■ PROMPT ■
It would help if you retyped the data exactly, leaving out the pictures.

■ DATA ■
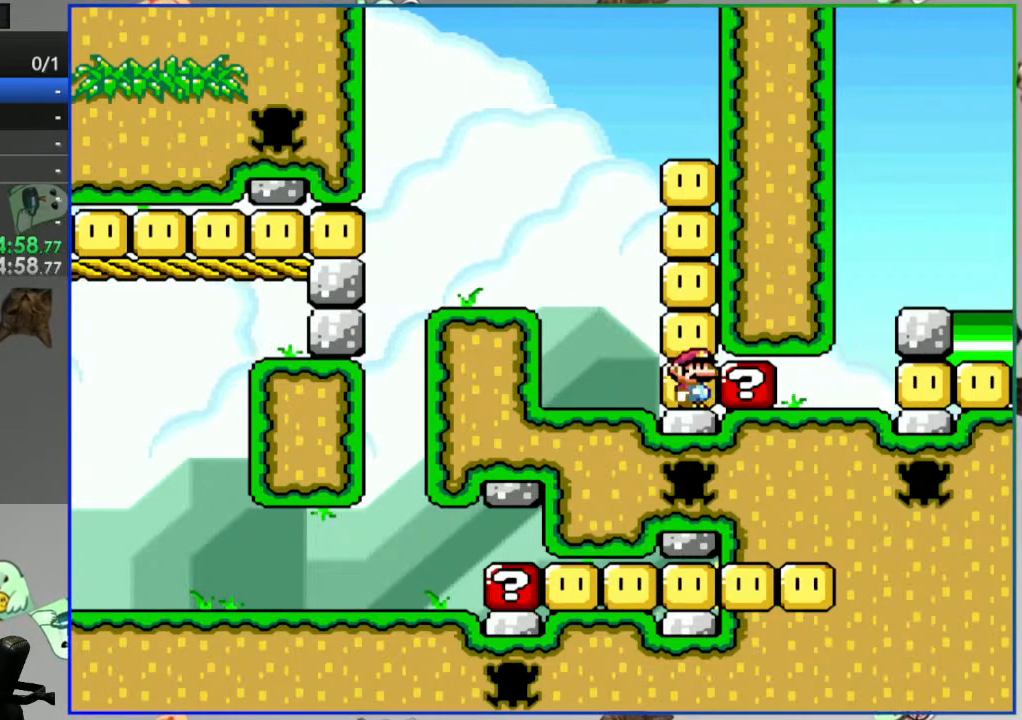
{"buttons": ["B"], "events": [[83, "B", "up"], [150, "B", "down"], [250, "B", "up"], [300, "B", "down"], [417, "B", "up"], [483, "B", "down"]]}
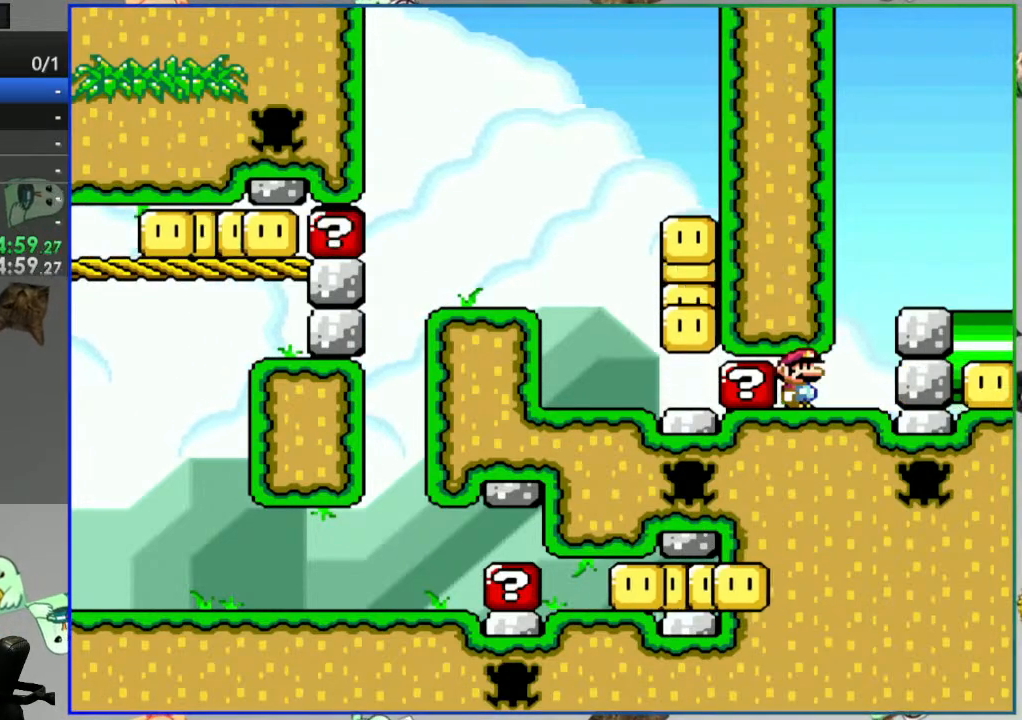
{"buttons": ["Y", "DPAD_RIGHT"], "events": [[50, "B", "up"], [250, "Y", "down"], [300, "DPAD_RIGHT", "down"]]}
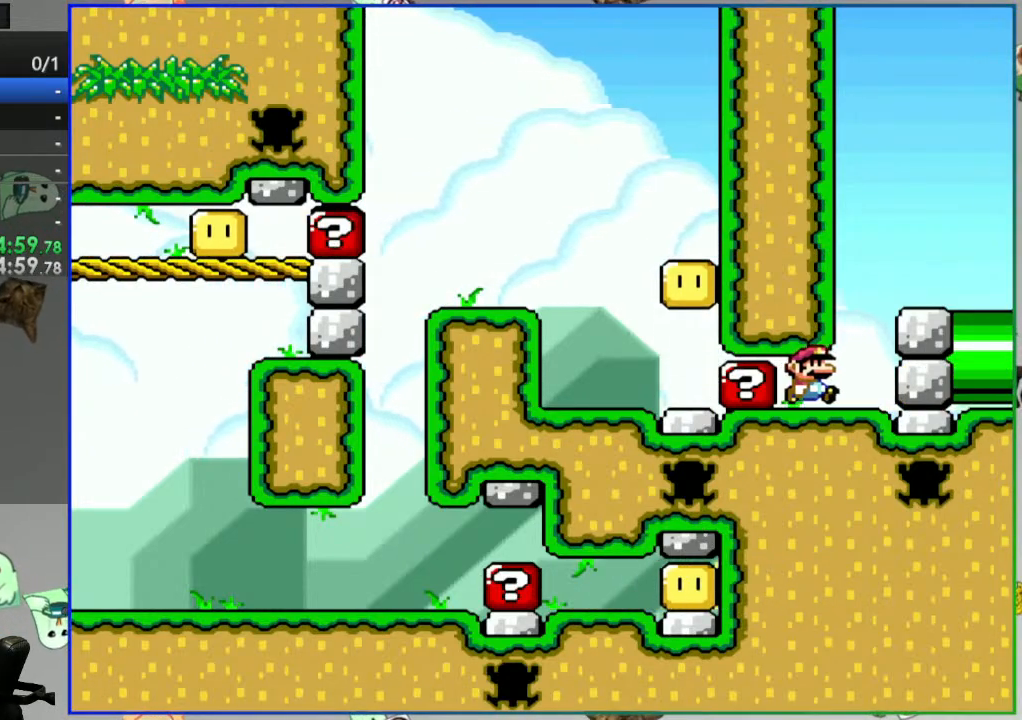
{"buttons": ["Y", "DPAD_RIGHT"], "events": [[250, "DPAD_RIGHT", "up"], [433, "DPAD_RIGHT", "down"]]}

■ RESPONSE BELOW ■
{"buttons": ["B"], "events": [[83, "B", "up"], [150, "B", "down"], [250, "B", "up"], [300, "B", "down"], [417, "B", "up"], [483, "B", "down"]]}
{"buttons": ["Y", "DPAD_RIGHT"], "events": [[50, "B", "up"], [250, "Y", "down"], [300, "DPAD_RIGHT", "down"]]}
{"buttons": ["Y", "DPAD_RIGHT"], "events": [[250, "DPAD_RIGHT", "up"], [433, "DPAD_RIGHT", "down"]]}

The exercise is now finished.